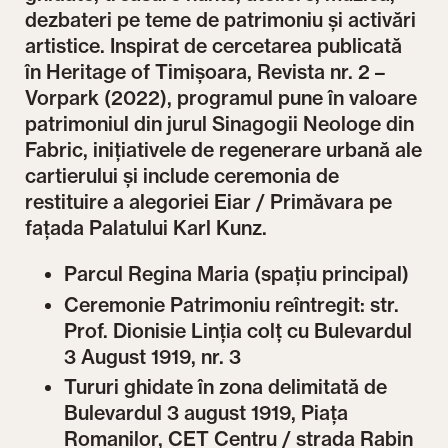
dezbateri pe teme de patrimoniu și activări
artistice. Inspirat de cercetarea publicată
în Heritage of Timișoara, Revista nr. 2 –
Vorpark (2022), programul pune în valoare
patrimoniul din jurul Sinagogii Neologe din
Fabric, inițiativele de regenerare urbană ale
cartierului și include ceremonia de
restituire a alegoriei Eiar / Primăvara pe
fațada Palatului Karl Kunz.
Parcul Regina Maria (spațiu principal)
Ceremonie Patrimoniu reîntregit: str.
Prof. Dionisie Linția colț cu Bulevardul
3 August 1919, nr. 3
Tururi ghidate în zona delimitată de
Bulevardul 3 august 1919, Piața
Romanilor, CET Centru / strada Rabin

_ _ _ _

Find "Prof. Dionisie Linția colț cu Bulevardul" in the records above. Repeat its line and every later line exactly, through the last one.

RESPONSE AREA ->
Prof. Dionisie Linția colț cu Bulevardul
3 August 1919, nr. 3
Tururi ghidate în zona delimitată de
Bulevardul 3 august 1919, Piața
Romanilor, CET Centru / strada Rabin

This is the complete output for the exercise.